◆ **Qué harás**
• a. Copia del hilo sobre Tarapoto el pasaje que comienza con "## fayo (Nov" y continúa hasta "de la ciudad.".
• b. Responde estas preguntas sobre el hilo acerca de Tarapoto:
(i) ¿Qué ciudades se mencionan como ejemplos de lugares que se ven viejos y sin cambio?
(ii) Según fayo, ¿dónde hay condominios y urbanizaciones de viviendas?
(iii) ¿Qué le pide pedro1011 a Fayo?
• c. Escribe la siguiente parte del hilo sobre Tarapoto, empezando justo después de lo último que aparece.

A diferencia de otras ciudades, como Ica o Tacna, que se ven viejas y sin cambio, Tarapoto se ve dinámica, en crecimiento, con construcciones mucho más recientes.


----------



## skyperu34 (May 25, 2003)

fayo, hay construccion de residenciales multifamiliares en tarapoto?????


----------



## fayo (Nov 8, 2003)

EDIFICIOS DE RESIDENCIAS MULTIfamiliares aca no lo hay, tal vez habran 2 edificios q lo alquilan como residencias, pero si hay condominios y urbanizaciones de viviendas en los alrededores de la ciudad.
justamente ahora hay construcciones de MI VIVIENDA q estan haciendo condominios muy bonitos.


----------



## pedro1011 (Jan 15, 2005)

Por favor toma fotos de las construcciones de Mi Vivienda, Fayo.


----------



## Juan1912 (Jul 15, 2004)

◆ **Registros mostrados**
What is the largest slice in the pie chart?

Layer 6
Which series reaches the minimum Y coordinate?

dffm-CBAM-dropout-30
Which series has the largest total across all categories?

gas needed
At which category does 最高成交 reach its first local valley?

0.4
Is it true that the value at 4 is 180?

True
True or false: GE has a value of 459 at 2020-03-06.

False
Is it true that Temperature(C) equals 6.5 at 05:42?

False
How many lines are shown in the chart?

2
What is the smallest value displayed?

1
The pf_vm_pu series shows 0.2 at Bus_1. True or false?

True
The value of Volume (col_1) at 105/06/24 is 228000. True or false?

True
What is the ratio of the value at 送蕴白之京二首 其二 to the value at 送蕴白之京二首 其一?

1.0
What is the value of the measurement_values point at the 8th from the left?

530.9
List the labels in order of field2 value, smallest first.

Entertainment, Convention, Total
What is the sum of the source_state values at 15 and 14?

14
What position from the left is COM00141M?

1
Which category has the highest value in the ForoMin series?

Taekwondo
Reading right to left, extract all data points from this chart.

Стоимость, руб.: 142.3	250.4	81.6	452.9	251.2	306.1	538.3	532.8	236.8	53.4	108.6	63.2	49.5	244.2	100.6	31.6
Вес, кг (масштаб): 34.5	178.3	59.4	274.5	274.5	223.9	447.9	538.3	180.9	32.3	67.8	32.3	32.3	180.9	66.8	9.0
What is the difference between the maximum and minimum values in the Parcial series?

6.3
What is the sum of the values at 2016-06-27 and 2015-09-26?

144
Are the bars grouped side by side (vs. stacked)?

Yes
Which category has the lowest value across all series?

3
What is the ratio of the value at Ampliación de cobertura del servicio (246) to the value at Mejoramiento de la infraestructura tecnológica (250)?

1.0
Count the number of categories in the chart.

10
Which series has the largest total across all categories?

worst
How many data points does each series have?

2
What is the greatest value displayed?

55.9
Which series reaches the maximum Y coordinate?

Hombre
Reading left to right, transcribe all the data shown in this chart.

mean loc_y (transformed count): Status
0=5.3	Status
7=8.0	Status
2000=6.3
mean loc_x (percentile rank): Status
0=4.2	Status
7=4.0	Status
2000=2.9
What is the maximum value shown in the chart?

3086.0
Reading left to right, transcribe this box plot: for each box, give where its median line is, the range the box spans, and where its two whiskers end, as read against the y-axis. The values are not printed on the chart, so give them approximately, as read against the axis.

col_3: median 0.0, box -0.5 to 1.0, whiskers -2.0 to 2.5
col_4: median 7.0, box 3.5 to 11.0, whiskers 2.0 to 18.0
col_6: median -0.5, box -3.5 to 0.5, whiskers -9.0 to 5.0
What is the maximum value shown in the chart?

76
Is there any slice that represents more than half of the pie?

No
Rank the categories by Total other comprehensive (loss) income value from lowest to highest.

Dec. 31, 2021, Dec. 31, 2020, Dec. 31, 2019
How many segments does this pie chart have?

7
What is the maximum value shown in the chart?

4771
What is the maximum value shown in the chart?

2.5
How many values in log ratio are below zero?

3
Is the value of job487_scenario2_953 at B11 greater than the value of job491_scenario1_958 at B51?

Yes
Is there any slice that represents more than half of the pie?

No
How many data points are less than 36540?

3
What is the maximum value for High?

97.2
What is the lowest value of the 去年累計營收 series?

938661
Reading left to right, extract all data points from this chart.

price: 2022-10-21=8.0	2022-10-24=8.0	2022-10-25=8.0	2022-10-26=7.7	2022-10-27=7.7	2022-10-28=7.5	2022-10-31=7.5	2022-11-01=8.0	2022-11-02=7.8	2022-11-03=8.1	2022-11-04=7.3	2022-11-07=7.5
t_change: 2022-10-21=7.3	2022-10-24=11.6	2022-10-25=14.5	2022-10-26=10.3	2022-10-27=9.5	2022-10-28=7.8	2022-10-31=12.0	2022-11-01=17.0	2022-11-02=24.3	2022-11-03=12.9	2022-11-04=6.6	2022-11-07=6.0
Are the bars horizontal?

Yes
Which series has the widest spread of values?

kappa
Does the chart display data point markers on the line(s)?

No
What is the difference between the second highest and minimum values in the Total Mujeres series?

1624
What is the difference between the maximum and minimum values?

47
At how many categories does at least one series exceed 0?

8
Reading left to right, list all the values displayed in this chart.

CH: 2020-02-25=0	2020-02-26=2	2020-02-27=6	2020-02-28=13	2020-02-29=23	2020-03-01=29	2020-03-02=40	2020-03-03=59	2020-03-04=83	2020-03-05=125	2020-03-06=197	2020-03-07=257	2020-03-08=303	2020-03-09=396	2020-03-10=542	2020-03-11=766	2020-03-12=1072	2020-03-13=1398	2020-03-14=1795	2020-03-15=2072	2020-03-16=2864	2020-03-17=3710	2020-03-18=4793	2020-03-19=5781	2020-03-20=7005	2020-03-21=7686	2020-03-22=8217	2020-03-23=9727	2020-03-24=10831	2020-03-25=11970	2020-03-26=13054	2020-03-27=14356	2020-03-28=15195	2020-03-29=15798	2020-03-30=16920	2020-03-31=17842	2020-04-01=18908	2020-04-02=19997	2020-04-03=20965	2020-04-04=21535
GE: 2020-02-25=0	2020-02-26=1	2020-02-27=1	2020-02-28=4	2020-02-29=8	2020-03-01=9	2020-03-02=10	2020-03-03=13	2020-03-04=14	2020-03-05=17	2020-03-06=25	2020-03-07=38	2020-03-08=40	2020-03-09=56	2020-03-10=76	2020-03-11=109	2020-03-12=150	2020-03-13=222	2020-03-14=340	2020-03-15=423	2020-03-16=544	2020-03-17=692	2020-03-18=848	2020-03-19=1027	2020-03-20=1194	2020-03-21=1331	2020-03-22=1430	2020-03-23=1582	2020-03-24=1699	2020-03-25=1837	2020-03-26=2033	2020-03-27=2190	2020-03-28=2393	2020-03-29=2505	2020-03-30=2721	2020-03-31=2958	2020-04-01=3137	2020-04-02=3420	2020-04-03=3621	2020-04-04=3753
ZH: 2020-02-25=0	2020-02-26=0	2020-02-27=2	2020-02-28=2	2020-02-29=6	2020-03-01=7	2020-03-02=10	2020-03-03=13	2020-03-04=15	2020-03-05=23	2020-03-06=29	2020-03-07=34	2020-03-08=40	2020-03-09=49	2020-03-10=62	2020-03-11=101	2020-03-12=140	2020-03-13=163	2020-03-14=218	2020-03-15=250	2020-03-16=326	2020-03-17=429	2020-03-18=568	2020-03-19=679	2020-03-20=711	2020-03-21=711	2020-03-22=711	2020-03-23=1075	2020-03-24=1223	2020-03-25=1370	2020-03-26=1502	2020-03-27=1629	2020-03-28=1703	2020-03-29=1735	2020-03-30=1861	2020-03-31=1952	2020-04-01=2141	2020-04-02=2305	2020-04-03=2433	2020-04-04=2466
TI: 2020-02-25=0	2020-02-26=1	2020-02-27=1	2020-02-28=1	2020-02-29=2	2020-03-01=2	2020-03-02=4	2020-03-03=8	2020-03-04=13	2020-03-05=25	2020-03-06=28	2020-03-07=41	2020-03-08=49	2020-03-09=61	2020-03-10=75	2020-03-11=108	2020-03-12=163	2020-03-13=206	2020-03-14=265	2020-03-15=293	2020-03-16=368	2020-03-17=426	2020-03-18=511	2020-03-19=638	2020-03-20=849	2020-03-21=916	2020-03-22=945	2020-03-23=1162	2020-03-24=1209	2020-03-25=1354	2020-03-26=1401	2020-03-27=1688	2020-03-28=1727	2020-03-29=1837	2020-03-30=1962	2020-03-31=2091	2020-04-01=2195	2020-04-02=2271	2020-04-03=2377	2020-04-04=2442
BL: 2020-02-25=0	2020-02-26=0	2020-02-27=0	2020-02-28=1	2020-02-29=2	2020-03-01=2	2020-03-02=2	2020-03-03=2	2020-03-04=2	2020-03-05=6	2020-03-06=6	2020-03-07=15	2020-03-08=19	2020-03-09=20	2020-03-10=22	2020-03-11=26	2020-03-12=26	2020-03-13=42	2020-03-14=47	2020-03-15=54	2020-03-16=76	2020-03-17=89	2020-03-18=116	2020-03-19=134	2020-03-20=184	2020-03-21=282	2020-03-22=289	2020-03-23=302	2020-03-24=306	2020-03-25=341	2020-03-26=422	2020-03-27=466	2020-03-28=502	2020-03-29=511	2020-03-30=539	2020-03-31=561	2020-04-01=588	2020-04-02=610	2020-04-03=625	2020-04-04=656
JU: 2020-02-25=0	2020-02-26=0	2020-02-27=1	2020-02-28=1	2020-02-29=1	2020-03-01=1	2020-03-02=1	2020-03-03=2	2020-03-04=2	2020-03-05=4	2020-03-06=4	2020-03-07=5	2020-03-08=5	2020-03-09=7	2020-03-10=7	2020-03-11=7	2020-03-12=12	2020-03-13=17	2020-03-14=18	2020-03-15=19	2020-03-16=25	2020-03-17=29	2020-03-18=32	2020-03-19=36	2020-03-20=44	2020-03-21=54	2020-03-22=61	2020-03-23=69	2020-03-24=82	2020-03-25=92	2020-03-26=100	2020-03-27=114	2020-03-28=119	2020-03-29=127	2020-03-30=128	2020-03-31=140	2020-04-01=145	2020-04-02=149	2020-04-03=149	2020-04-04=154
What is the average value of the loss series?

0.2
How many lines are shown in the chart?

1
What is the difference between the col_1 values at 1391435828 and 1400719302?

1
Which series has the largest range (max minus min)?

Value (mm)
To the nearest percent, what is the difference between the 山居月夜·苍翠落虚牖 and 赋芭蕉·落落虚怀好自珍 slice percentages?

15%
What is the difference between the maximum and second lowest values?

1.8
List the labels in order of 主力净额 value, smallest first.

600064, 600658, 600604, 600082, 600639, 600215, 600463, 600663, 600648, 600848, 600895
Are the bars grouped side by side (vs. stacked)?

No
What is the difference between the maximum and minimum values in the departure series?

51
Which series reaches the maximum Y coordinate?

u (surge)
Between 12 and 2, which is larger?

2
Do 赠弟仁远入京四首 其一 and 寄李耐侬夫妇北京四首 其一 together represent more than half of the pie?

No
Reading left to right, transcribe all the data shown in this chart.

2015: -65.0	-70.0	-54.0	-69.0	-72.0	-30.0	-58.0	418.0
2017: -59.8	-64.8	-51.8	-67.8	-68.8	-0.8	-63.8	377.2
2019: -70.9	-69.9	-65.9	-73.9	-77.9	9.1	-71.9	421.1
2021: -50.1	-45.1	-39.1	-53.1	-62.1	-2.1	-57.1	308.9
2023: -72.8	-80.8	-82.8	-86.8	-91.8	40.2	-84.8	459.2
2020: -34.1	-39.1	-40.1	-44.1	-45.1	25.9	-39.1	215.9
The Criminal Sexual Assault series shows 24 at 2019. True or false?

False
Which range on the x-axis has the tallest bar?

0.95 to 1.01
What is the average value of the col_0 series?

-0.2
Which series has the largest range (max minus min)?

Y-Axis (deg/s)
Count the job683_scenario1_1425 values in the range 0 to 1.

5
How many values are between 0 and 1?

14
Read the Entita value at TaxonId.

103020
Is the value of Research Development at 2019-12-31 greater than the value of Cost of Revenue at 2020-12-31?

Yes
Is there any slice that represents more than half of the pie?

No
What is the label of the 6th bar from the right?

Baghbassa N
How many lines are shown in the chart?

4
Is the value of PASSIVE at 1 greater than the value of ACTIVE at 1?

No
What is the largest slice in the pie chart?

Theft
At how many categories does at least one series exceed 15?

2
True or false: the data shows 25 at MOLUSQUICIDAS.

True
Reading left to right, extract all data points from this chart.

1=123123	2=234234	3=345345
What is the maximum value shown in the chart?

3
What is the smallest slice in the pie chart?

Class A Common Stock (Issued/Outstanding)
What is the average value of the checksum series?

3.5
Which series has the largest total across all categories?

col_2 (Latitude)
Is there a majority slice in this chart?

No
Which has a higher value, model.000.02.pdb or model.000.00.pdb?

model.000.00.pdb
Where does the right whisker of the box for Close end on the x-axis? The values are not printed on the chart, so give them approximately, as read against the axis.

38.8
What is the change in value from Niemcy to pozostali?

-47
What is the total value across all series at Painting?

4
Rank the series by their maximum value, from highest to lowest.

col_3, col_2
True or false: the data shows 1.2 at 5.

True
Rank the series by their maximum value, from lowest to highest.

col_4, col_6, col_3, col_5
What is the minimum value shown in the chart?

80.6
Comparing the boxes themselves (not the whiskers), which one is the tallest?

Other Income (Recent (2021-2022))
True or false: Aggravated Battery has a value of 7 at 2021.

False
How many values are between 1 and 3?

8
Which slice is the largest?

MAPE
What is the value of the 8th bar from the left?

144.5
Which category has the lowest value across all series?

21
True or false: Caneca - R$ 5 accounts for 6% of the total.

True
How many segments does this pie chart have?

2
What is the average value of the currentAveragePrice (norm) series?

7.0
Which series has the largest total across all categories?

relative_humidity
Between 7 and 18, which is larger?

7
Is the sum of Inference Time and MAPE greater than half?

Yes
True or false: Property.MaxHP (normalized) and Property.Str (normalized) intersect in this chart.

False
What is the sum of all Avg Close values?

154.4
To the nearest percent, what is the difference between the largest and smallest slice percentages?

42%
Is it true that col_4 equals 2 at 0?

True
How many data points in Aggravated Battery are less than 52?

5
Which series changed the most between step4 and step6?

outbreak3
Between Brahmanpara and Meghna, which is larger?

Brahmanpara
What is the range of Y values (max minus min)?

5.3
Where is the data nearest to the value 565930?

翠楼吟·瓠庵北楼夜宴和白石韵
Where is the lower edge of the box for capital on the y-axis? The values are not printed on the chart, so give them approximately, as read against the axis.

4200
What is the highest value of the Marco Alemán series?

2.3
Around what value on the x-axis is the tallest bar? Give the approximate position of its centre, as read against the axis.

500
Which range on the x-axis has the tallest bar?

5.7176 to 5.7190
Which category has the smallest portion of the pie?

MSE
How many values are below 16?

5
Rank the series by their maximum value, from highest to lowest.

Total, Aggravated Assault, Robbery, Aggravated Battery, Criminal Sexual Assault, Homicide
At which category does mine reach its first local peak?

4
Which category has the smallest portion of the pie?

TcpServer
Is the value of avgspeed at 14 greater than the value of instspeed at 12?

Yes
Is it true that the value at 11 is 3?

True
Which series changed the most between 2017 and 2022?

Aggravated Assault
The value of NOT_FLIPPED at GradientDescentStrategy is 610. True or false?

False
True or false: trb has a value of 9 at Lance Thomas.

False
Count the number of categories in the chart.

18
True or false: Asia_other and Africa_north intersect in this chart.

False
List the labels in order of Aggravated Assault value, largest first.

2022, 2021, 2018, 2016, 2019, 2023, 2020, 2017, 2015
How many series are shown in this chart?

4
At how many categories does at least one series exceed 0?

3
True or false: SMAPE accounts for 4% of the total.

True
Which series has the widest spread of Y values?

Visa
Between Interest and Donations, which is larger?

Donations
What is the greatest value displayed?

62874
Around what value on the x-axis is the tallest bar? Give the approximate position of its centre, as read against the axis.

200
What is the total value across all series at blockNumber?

◆ **Respuestas por tarea**
• a.
## fayo (Nov 8, 2003)

EDIFICIOS DE RESIDENCIAS MULTIfamiliares aca no lo hay, tal vez habran 2 edificios q lo alquilan como residencias, pero si hay condominios y urbanizaciones de viviendas en los alrededores de la ciudad.

• b.
(i) Ica y Tacna.
(ii) En los alrededores de la ciudad.
(iii) Que tome fotos de las construcciones de Mi Vivienda.

• c.
Tiene un entorno muy bonito y supongo que eso lo hace una ciudad agradable ( aunque el tema de la temperatura está masomenos) Lo que le falta a la ciudad es orden, se vería mejor si es que en vez de mandar a construir un edificio se le contratara a un verdadero arquitecto y no a alguien no preparado, es que algunas construcciones se ven medio feas. Como digo, tiene buen entorno pero le falta orden


----------



## skyperu34 (May 25, 2003)

muy bien, entonces estare a la espera de esas fotos ............ en un nuevo thread claro para q todos las vean !


----------



## fayo (Nov 8, 2003)

al fondo esta la plaza central y la iglesia, y mas alla, la banda de shilcayo, distrito muy ecologico lleno de verdor.









vista de la plaza central justo desde el angulo opuesto.









PRONTO LO MEJOR DE TARAPOTO ......EN EL TARAPOTO V


----------



## PABLOvsky (Jan 2, 2006)

1 2 3 probando...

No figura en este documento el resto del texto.